•   Santiago de Compostela  |
  •  |
  •  |
  • AFP

La excesiva velocidad se perfiló ayer como la principal causa del trágico accidente ferroviario en Santiago de Compostela (Galicia, noroeste) que dejó al menos 80 muertos, el más grave desde 1944 en este país profundamente conmocionado.

Mientras la cifra de muertos alcanzó ayer los 80, la angustia de las familias que seguían sin noticias de sus seres queridos persistía con 13 cadáveres aún por identificar, según informó la autoridad judicial de Galicia.

Además, la cifra aún puede aumentar, ya que de los 178 heridos contabilizados por el gobierno regional gallego, 94 seguían ingresados, 35 de ellos en estado crítico.

Una joven mexicana, Yolanda Delfín Ortega, hija de un alto funcionario de Veracruz, figura entre los fallecidos, según informaron fuentes gubernamentales en México.

Entre los hospitalizados se encuentra uno de los maquinistas del tren, que debe declarar ante la Policía --como imputado-- a petición de un juez, explicó una portavoz judicial a la AFP.

Escenario dantesco

Horas después del siniestro, el escenario de la tragedia seguía siendo dantesco: una gran grúa blanca levantaba los vagones hechos añicos, mientras en las vías aún se veían rastros de maletas y pertenencias de los pasajeros mezclados con la chatarra del convoy.

Los vehículos fúnebres iban y venían mientras familiares compungidos buscaban confort en los equipos de psicólogos puestos a disposición o, algunos consumidos por la ansiedad, seguían esperando noticias de sus seres queridos.

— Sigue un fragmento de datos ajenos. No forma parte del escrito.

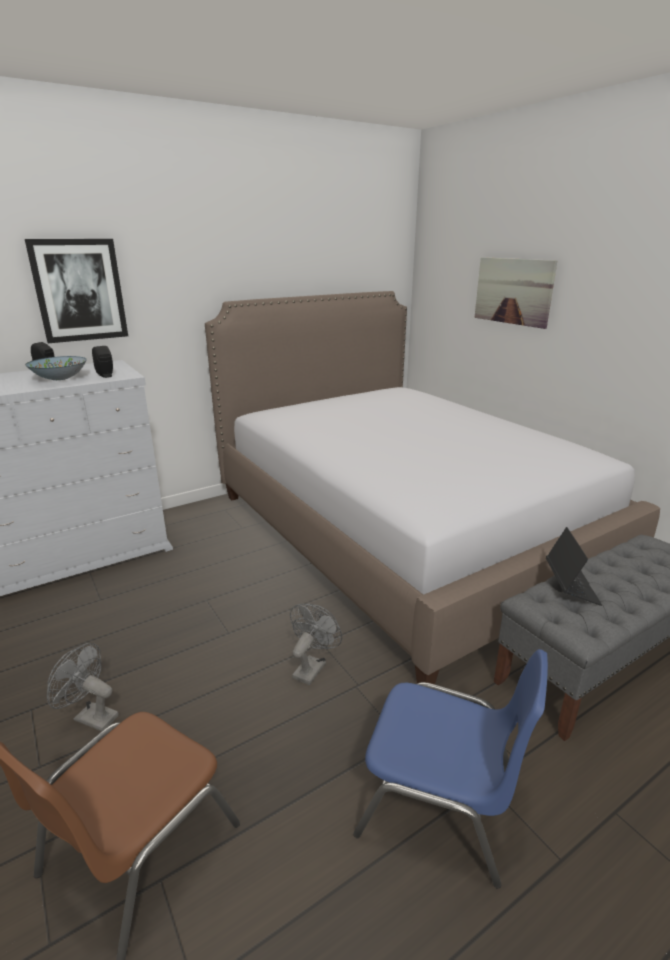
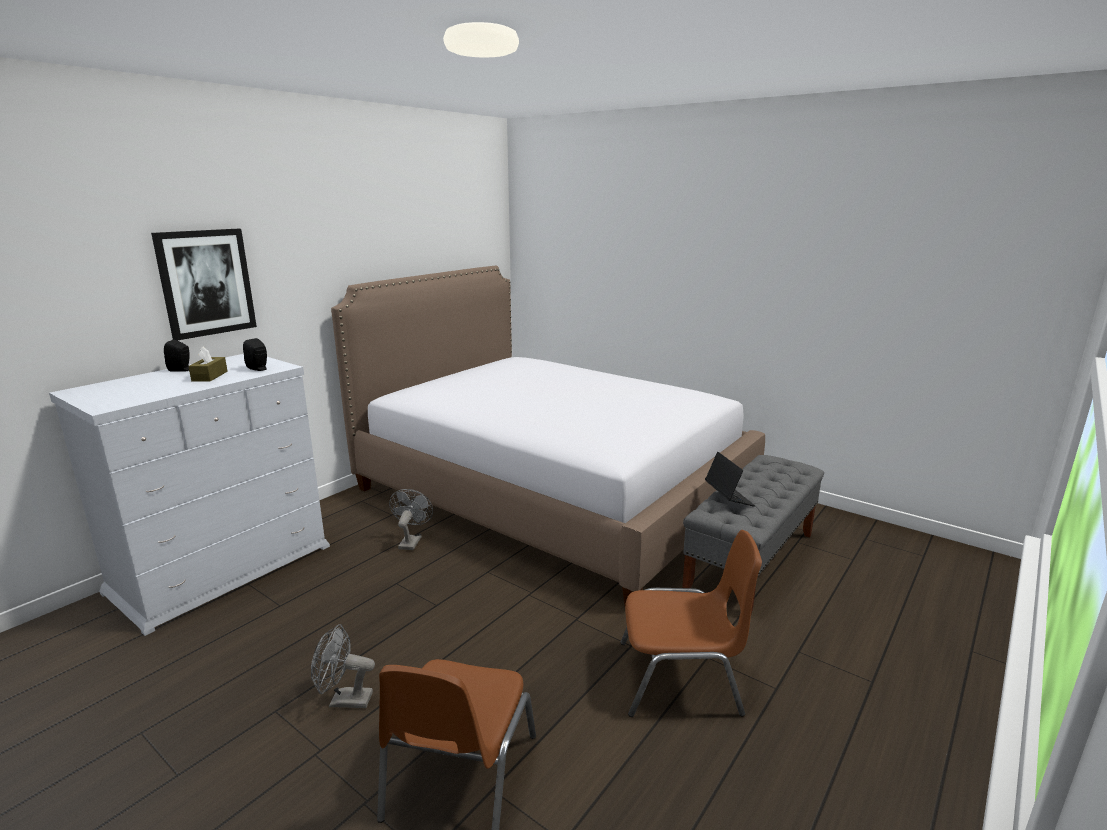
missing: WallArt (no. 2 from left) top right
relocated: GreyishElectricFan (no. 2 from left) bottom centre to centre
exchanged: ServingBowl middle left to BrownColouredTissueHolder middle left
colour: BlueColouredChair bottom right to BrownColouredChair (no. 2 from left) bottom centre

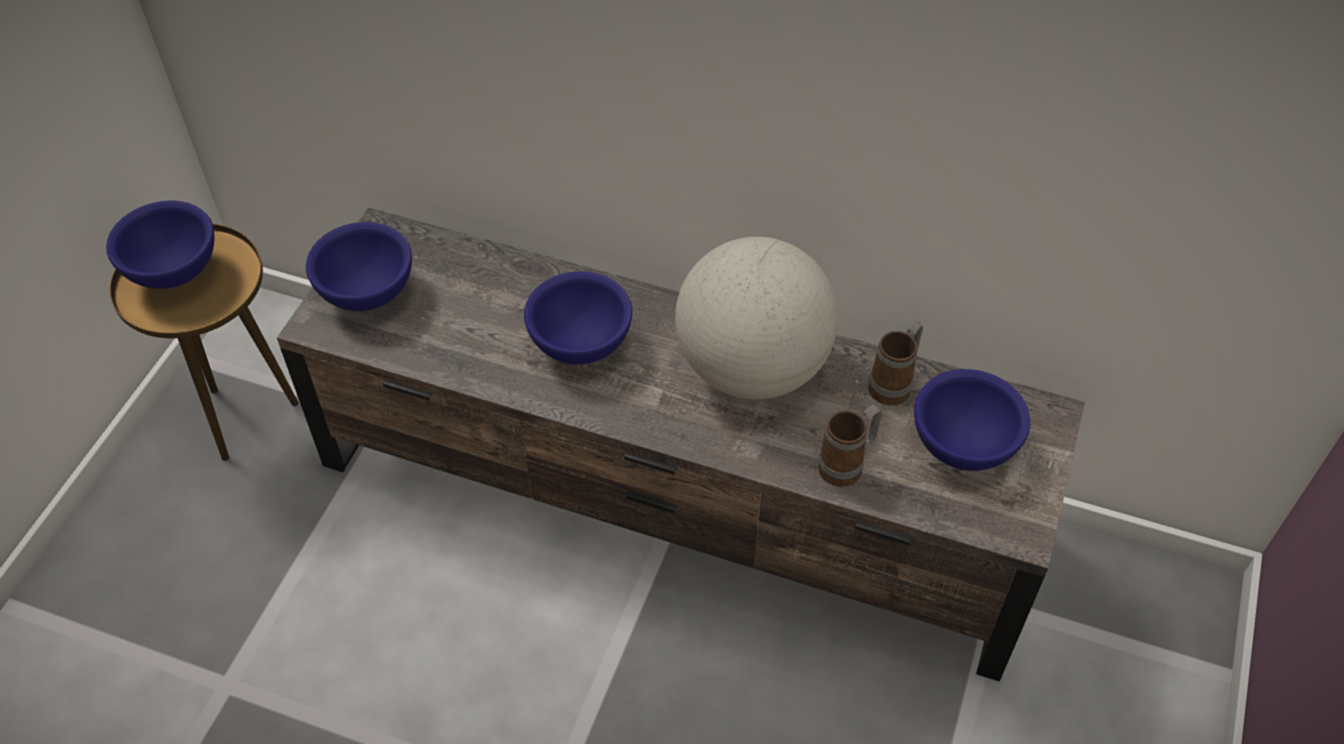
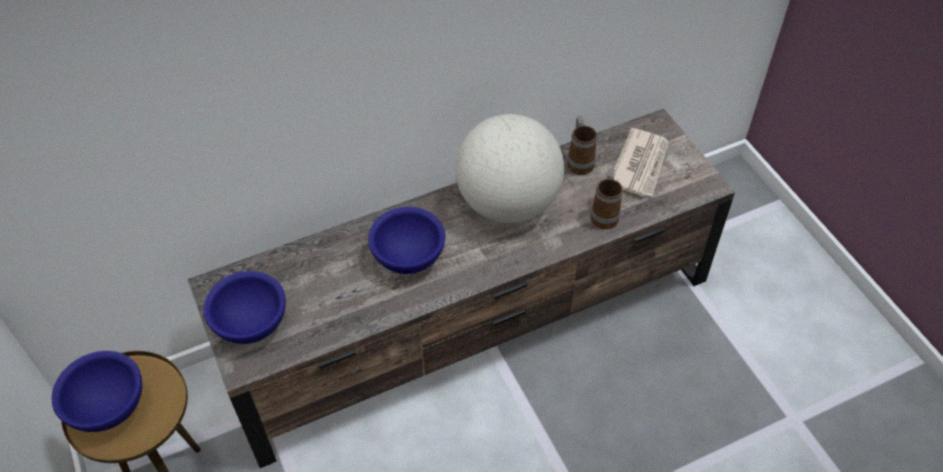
exchanged: BlueColouredServingBowl (no. 4 from left) middle right to PrintedPaper middle right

El presidente del Gobierno, Mariano Rajoy, que acudió este jueves temprano al lugar del accidente, decretó tres días de luto oficial mientras que la comunidad de Galicia respetará siete días de duelo.

Rey manda carta de pésame

El rey Juan Carlos y el príncipe heredero Felipe suspendieron todos sus compromisos tras conocer la noticia. El monarca envió una carta de pésame a las familias de las víctimas y se trasladó a Santiago el jueves por la tarde junto a su esposa, la reina Sofía.

“Todos los españoles se unen al dolor de las familias de los muertos. Esperamos que los heridos se recuperen poco a poco, que vaya recuperándose”, dijo el monarca tras visitar el hospital donde está la mayoría de víctimas.

Desde el primer momento, la excesiva velocidad ha sido considerada como la causa principal de esta tragedia, ocurrida a las 20H42 locales del miércoles (18H42 GMT) a solo 4 km de la estación de Santiago de Compostela, cuando el tren entró en una curva muy cerrada limitada a 80 km/h.

Dos investigaciones en marcha

Dos investigaciones, una judicial y otra administrativa, se han puesto en marcha. De momento, el juez ha pedido a la Policía que interrogue como imputado a uno de los conductores del convoy, bajo custodia policial en el hospital donde está ingresado con heridas leves.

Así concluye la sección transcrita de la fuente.